The Newton amendment (Neither unit of such a two-family dwelling or duplex dwelling shall exceed 1,850 square feet of heated living space for three years following the date of the initial certificate of occupancy for such dwelling) failed -- 101-116-5.
The Babiarz amendment (Two-family and duplex-dwelling uses with deed restrictions shall be allowed as of Dec. 1, 2023) failed -- 29-194-4.
See the ACMi video of the June 1 Town Meeting:
Added to the annotated warrant June 1 were:
- Article 38: Video presentation by Annie LaCourt, Precinct 13
- Article 38: Letter by resident Ted Fields shared by Joe Solomon, Precinct 16
- Article 38: Letter by Bill Borgia, Precinct 7
Added to annotated warrant May 30 were:
- Article 37: Amendment from Angel Mozina, Precinct 15
- Article 38: Revised Amendment from Jo Babiarz, Precinct 15
- Article 38: Letter from resident Eileen Cahill shared by Jordan Weinstein, Precinct 2
In addition, you may read session 11 notes by Christian Klein (10) >>
Steve Revilak (1) also has a summary of the discussion of Article 38 >>
Town Meeting background
Town Meeting is scheduled to meet every Monday and every Wednesday from 8 to 11 p.m. until all 77 articles are heard and voted on.
Town Meeting is made up of 252 representatives, though not every member participates at each meeting nor votes on every item. It convenes each spring. It began this year on April 25 and is to complete its tasks by June 15.

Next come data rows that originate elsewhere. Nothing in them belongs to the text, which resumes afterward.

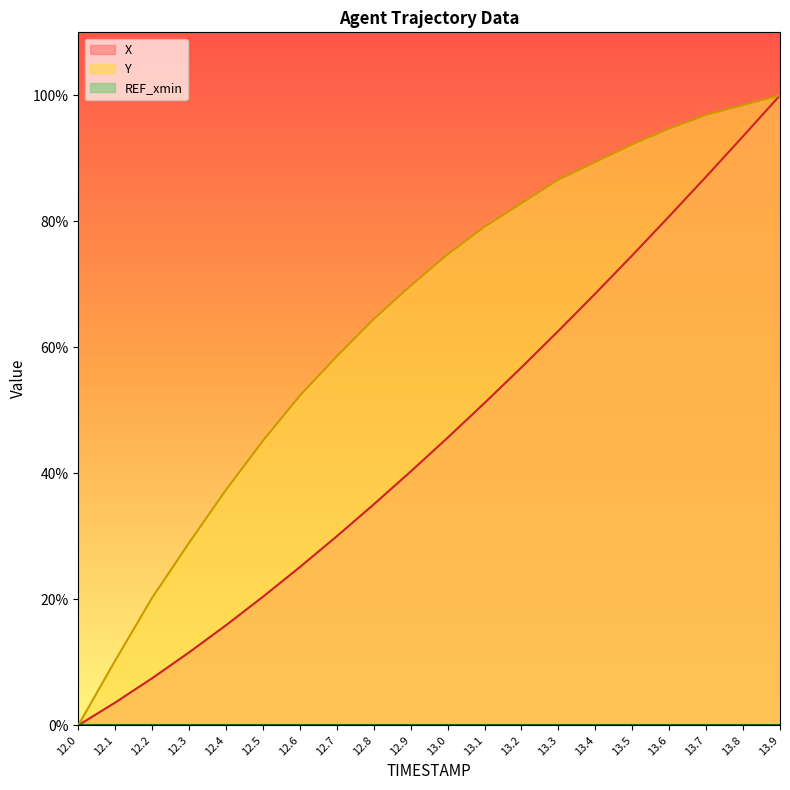

The Y series shows 79.5 at 12.5. True or false?

False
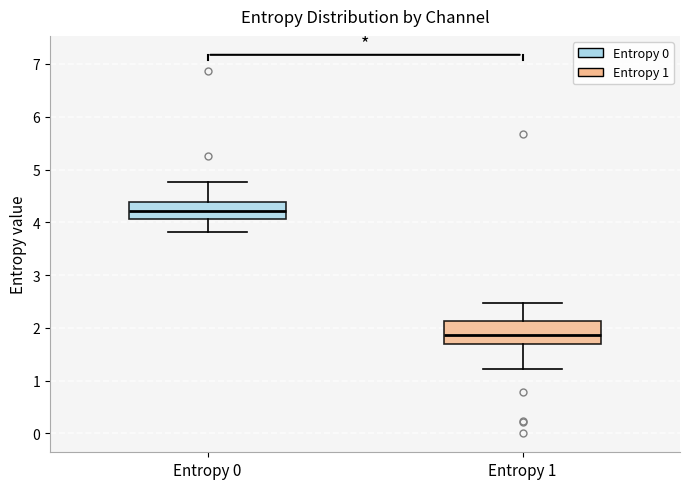

Where is the lower edge of the box for Entropy 0 on the y-axis? The values are not printed on the chart, so give them approximately, as read against the axis.

4.1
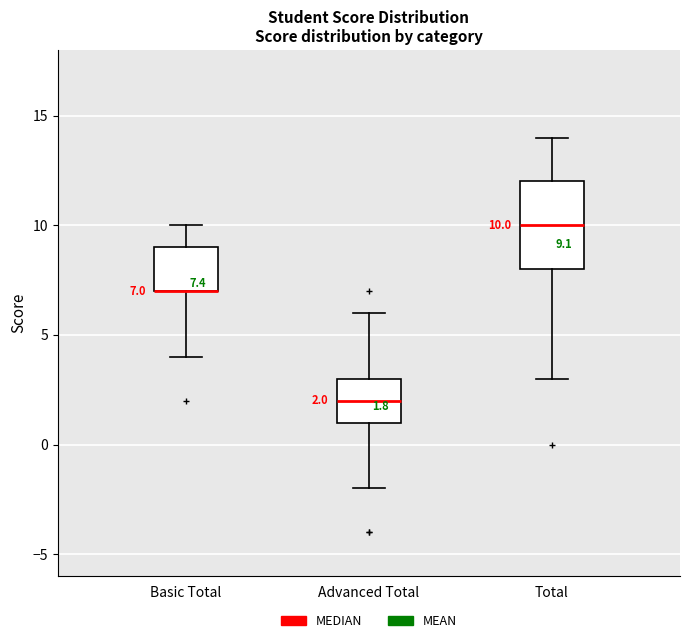

Comparing the boxes themselves (not the whiskers), which one is the tallest?

Total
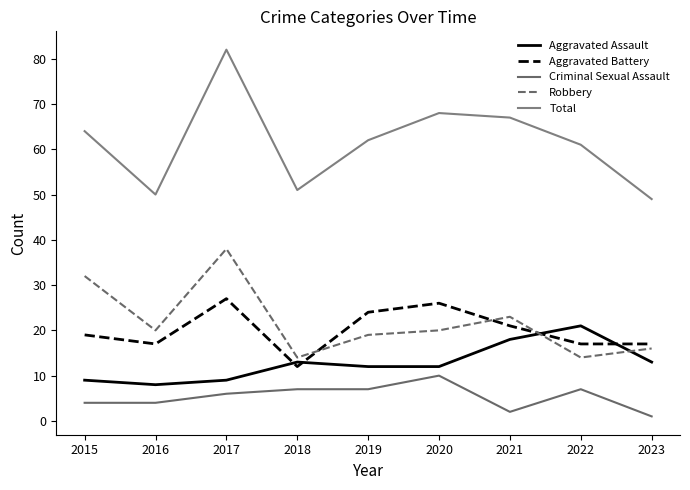

What is the minimum value shown in the chart?

1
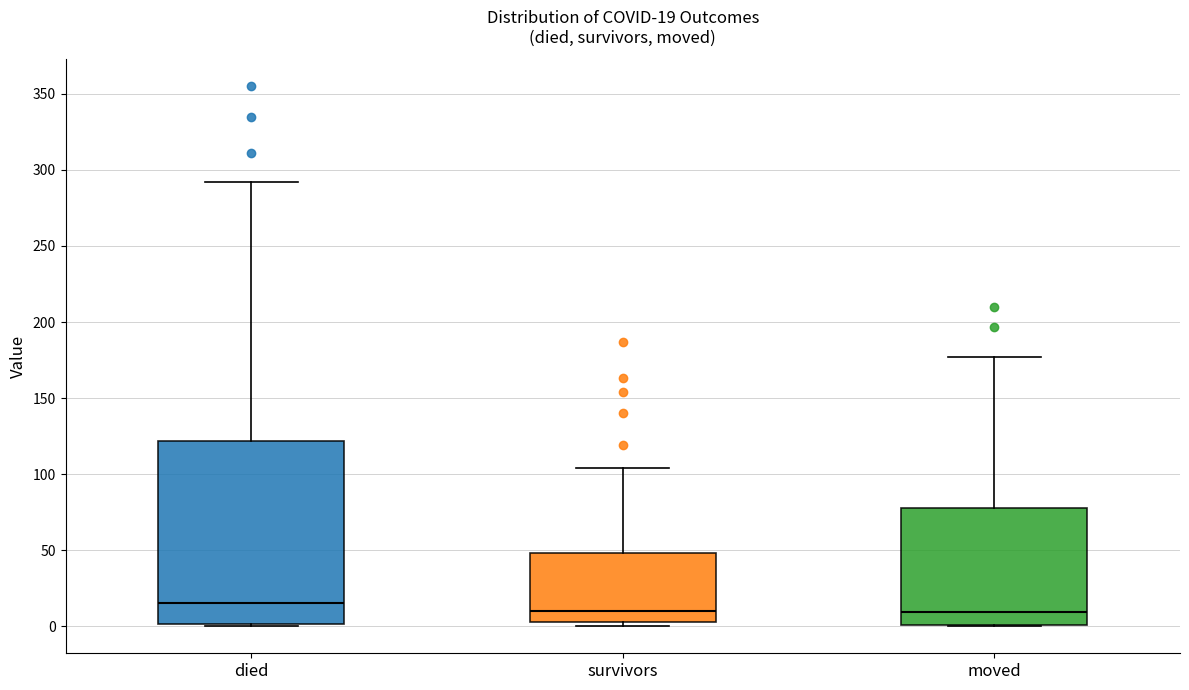

Which box is the tallest, from its lower edge to its upper edge?

died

Town Meeting is taking place virtually this year because of ongoing Covid-19 precautions.
Proceedings may be viewed by anyone in real time: online at acmi.tv/govlive/ or via ACMi cablecast on its government channels (RCN, 614 or 15; Comcast; 22; or Verizon, 26).
This news announcement was published Wednesday, June 1, 2022, and updated the same day, to add links, as well as June 2, to add results. Updated June 3, to provide a full summary by freelance writer Susan Gilbert. Updated June 6, to add a link to Revilak's summary, and June 7, to add ACMi video window.